Zwischen Kurzarbeit und Coronasteuer
Vor kurzem genehmigte das Konjunkturkomitee 1.425 Unternehmen Kurzarbeit für den Monat August, so dass im kommenden Monat voraussichtlich mehr als 13.000 Lohnabhängige kurzarbeiten werden.
Nach dem Ende des Systems der sogenannten vereinfachten strukturell bedingten Kurzarbeit, das dazu beitragen sollte, Massenentlassungen als Folge der Covid-Krise zu vberhindern, erfolgen die Genehmigungen für Kurzarbeit seit dem 1. Juli wieder auf der Grundlage der im Arbeitsgesetzbuch festgehaltenen Bestimmungen über Kurzarbeit.
Das heißt, dass nur noch Industriebetriebe Kurzarbeit genehmigt bekommen, die in einem Wirtschaftsbereich tätig sind, der von einer Krise betroffen ist, und konjunkturelle Schwierigkeiten haben oder Betriebe, die Schwierigkeiten struktureller Art haben oder aus wirtschaftlichen Gründen Beschäftigte entlassen wollen.
Für Betriebe hat Kurzarbeit den großen Vorteil, dass der Staat ihnen 80 Prozent der üblichen Löhne, und das bis zu 250 Prozent des gesetzlichen Mindestlohnes, bezahlt und Beschäftigten dem Betrieb erhalten bleiben, so dass der bei einem konjunkturellen Aufschwung oder nach Überwindung struktureller Schwierigkeiten nicht gezwungen ist, nach neuen Fachkräften Ausschau zu halten.
Für die Lohnabhängigen aus der Privatwirtschaft ist Kurzarbeit hingegen immer eine persönliche Katastrophe, da sie in den meisten Fällen lediglich 80 Prozent ihres üblichen Lohnes bekommen, so dass ihre Kaufkraft zurückgeht.
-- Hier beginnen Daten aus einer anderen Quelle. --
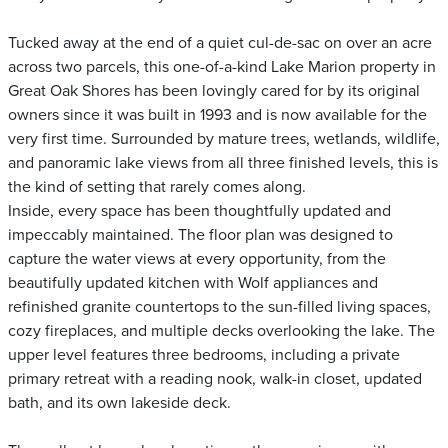
Tucked away at the end of a quiet cul-de-sac on over an acre
across two parcels, this one-of-a-kind Lake Marion property in
Great Oak Shores has been lovingly cared for by its original
owners since it was built in 1993 and is now available for the
very first time. Surrounded by mature trees, wetlands, wildlife,
and panoramic lake views from all three finished levels, this is
the kind of setting that rarely comes along.
Inside, every space has been thoughtfully updated and
impeccably maintained. The floor plan was designed to
capture the water views at every opportunity, from the
beautifully updated kitchen with Wolf appliances and
refinished granite countertops to the sun-filled living spaces,
cozy fireplaces, and multiple decks overlooking the lake. The
upper level features three bedrooms, including a private
primary retreat with a reading nook, walk-in closet, updated
bath, and its own lakeside deck.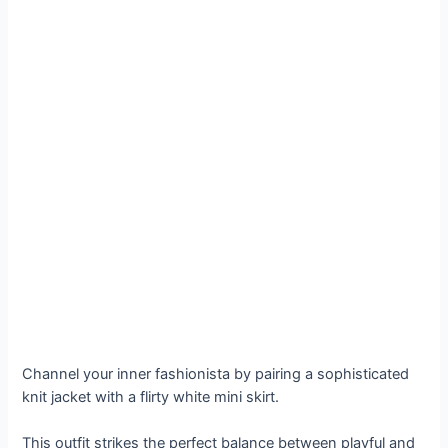
Channel your inner fashionista by pairing a sophisticated
knit jacket with a flirty white mini skirt.
This outfit strikes the perfect balance between playful and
Je länger die Kurzarbeit dauert, desto größer ist der Verlust, den die Lohnabhängigen und ihre Familien zu verkraften haben.
Auf dem Höhepunkt der Covid-Krise mussten Zehntausende Lohnabhängige während eines halben Jahres oder länger kurzarbeiten, so dass sie auf mehr als auf einen Monatslohn verzichten mussten, während die Minister und Abgeordneten, die dieses ungerechte Gesetz verbrochen haben oder daran festhalten, weiterhin schamlos 100 Prozent ihrer Gehälter und Diäten kassierten.
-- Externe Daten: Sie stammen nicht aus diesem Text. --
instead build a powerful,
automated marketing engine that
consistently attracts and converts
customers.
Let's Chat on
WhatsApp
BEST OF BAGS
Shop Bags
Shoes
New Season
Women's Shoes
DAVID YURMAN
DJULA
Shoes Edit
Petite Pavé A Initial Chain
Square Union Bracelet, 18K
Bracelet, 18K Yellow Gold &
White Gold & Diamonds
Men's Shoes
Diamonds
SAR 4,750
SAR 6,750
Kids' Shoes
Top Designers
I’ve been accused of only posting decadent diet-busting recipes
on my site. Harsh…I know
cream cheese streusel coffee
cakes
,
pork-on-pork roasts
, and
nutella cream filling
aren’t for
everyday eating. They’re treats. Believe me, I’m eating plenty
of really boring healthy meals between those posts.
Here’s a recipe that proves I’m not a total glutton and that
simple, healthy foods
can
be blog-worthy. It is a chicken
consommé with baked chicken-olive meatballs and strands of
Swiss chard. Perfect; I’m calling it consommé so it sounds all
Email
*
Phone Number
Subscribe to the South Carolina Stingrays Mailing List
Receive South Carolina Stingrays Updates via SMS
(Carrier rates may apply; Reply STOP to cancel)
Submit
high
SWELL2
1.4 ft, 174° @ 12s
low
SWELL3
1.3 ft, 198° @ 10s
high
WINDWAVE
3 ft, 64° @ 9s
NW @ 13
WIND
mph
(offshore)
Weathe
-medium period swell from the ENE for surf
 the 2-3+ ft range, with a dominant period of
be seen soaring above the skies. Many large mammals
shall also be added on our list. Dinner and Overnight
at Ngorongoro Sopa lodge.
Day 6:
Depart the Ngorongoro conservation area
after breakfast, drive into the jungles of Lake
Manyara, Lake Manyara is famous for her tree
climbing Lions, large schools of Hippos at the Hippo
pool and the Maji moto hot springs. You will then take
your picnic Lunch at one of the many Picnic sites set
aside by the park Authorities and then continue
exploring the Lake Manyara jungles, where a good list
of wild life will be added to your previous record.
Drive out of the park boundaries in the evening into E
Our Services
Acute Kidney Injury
Die Regierung ließ sich lediglich dazu erweichen, – und auch das erst nach Gesprächen mit den Gewerkschaften – festzuschreiben, dass der Lohn von Kurzarbeitern den gesetzlichen Mindestlohn von 2.142 Euro nicht unterschreiten darf.
Die Forderung der KPL, das Kurzarbeitergeld generell von 80 auf 100 Prozent zu erhöhen, fand hingegen kein Gehör bei der Regierung, ebenso wenig der Vorschlag des OGBL, ein Kurzarbeitergeld von 100 Prozent bis zu einem Bruttolohn von 3.000 Euro auszuzahlen.
Diese Arroganz ist eines von mehreren Beispielen dafür, wie wenig die Regierung unternimmt, um zu verhindern, dass die negativen Folgen der Krise von den Schaffenden getragen werden müssen, so dass die Ungleichheiten weiter wachsen und die Anzahl der Menschen, die Schwierigkeiten haben, die beiden Enden am Monatsende zusammenzubekommen, immer größer wird.
Dass die gleiche Regierung weder eine von der KPL geforderte Coronasteuer für das Groß- und Finanzkapital noch eine Reichensteuer einführen will, macht wohl am besten deutlich, auf welcher Seite sie steht.